By Mānia Clarke-Mamanu

Over the past week, New Zealanders have exercised their democratic right to vote for their preferred government for the next three years. However, for some of the country's most impoverished and needy, voting is not a priority. 

53-year-old Cookie has lived on and off Auckland’s streets and has never voted.

"I don't see whether I'm going to make a difference or the point. Most of the governments that I know that get in, they seem to say one thing before they get in and then change," he said. 

Council stats say there are nearly 24,000 homeless in Auckland alone. But for some of Auckland homeless, voting is not a priority.

"I'm not voting this year, I didn't get my enrolment form in on time," said James.

"The homeless don't care about voting whatsoever. Full stop," said Ken.

"They're more interested in getting something in their tummies and a roof over the head, would be more accurate, than worrying about who's getting into parliament and who's getting big cash pay-outs."
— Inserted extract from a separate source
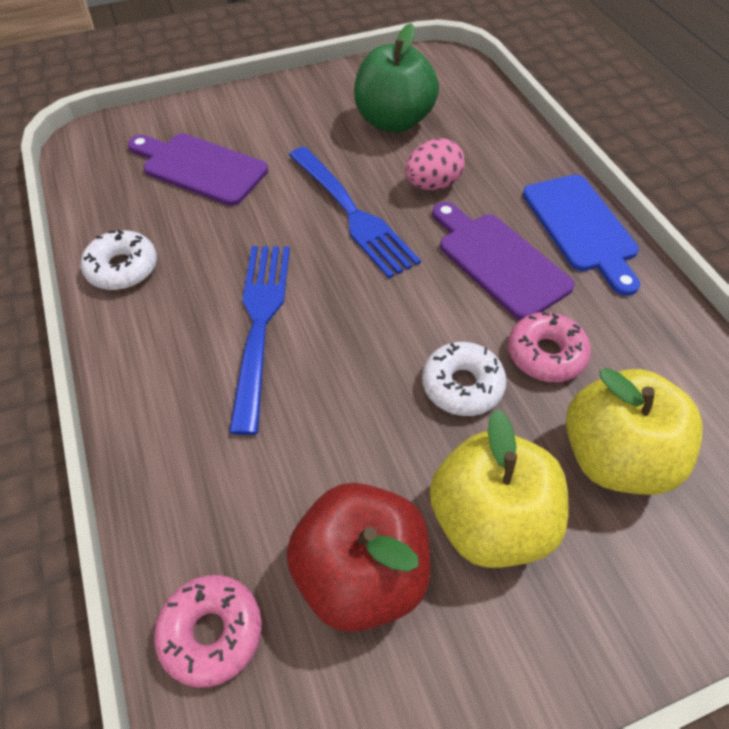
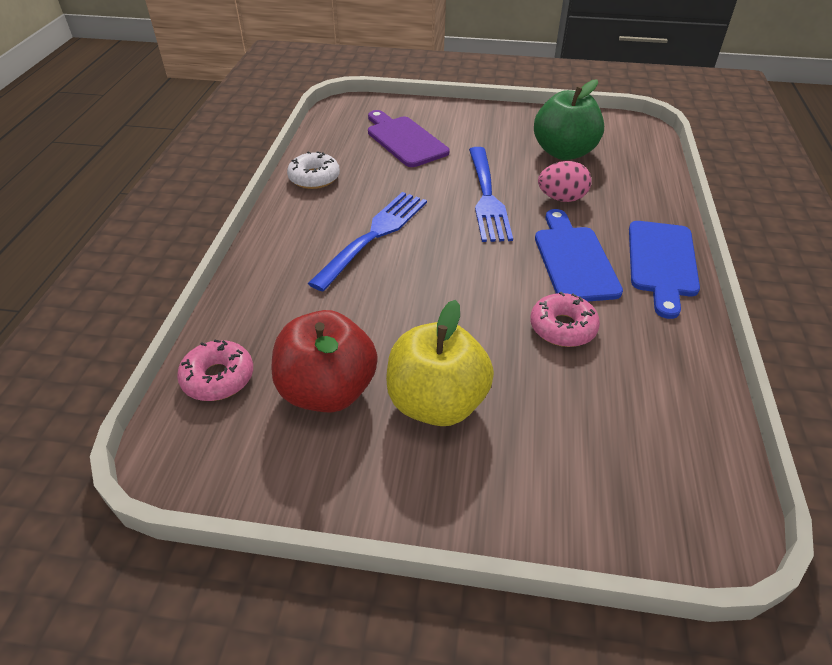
camera: 30 degrees right, 10 degrees down
white donut [422,342,507,416] -> none
purple cutting board [432,202,575,320] -> blue cutting board [535,209,623,301]
yellow apple [566,368,703,495] -> none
Auckland City Mission staff are operating at full capacity due to the demand for social services. Missioner Chris Farrelly wants the new government to eliminate homelessness.

"To create a strategy for New Zealand to end homelessness or at least be it brief, rare and non re-occurring. In order to do that, we need a national strategy," said Farrelly.

When asked what they needed, Ken said, "More understanding."

"Everyone needs money aye, everybody needs money," said James. 

"I think for me it will just employment, work," said Cookie.

People with no fixed address are eligible to enrol, but need to provide a residential address where they have lived for at least month. But the Electoral Commission say they don't have any way of knowing how many people experiencing homelessness have voted or will vote.